My Fall CSP is on modernism across the arts—we look at examples of paintings, musical compositions, literature, films, and plays which have been identified as being “modern” or “modernist.” As a special excursion we took a field trip to downtown LA for a modern architecture walking tour (lead by a docent from the LA Conservancy). This semester I had them each write a blog about the tour (focusing in on a building or aesthetic concept of their choice), but I’m toying with the idea of putting them in groups and asking them to collaborate on some sort of online “guidebook” that would include short entries on the various buildings and sculptures we saw on the tour.
- Groups of two or three students
- Each group would be assigned a specific building (or set of buildings) from the tour and would be expected to do some small amount of research to determine the date of construction, architect, etc.
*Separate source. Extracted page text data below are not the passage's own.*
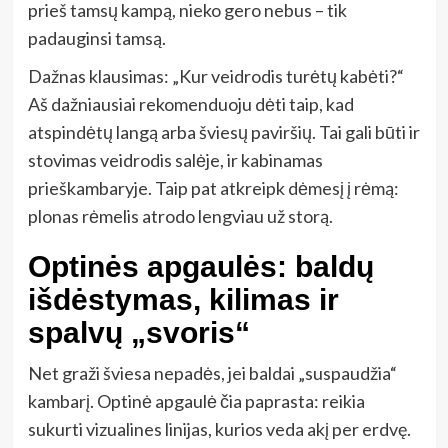
prieš tamsų kampą, nieko gero nebus – tik
padauginsi tamsą.
Dažnas klausimas: „Kur veidrodis turėtų kabėti?“
Aš dažniausiai rekomenduoju dėti taip, kad
atspindėtų langą arba šviesų paviršių. Tai gali būti ir
stovimas veidrodis salėje, ir kabinamas
prieškambaryje. Taip pat atkreipk dėmesį į rėmą:
plonas rėmelis atrodo lengviau už storą.
Optinės apgaulės: baldų
išdėstymas, kilimas ir
spalvų „svoris“
Net graži šviesa nepadės, jei baldai „suspaudžia“
kambarį. Optinė apgaulė čia paprasta: reikia
sukurti vizualines linijas, kurios veda akį per erdvę.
- The bulk of each entry would be descriptive (rather than argumentative), and the expectation would be for them to connect the architecture with some of the readings and ideas we’ve discussed in the class
- In addition to the text, they would be asked to post photos of their assigned building (which they can take while on the tour)
- What’s the best platform (or platforms) for a collaborative assignment like this? Google Docs (so they have the option of working on the same document at the same time, regardless of the eventual format)? A blog? Maybe a private wiki?
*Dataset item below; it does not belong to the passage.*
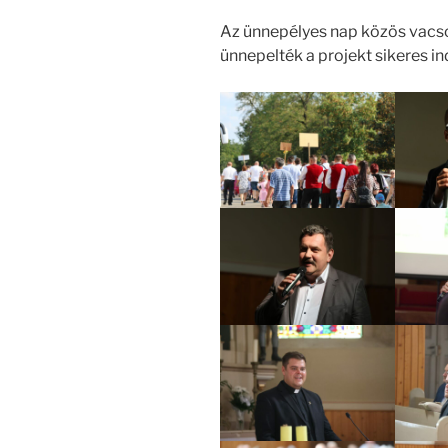
Az ünnepélyes nap közös vacsor
ünnepelték a projekt sikeres in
- Are there elements that are different when doing a collaborative assignment in a digital format than in traditional group work?
- How can I make the assignment more dynamic/interactive?
This post grew out of a Digital Pedagogy Faculty Learning Community attended by Ron Buckmire, Hanan Elsayed, Edmond Johnson, Krystale Littlejohn, and Adrianne Wadewitz and sponsored by the Center for Teaching Excellence and the Center for Digital Learning and Research.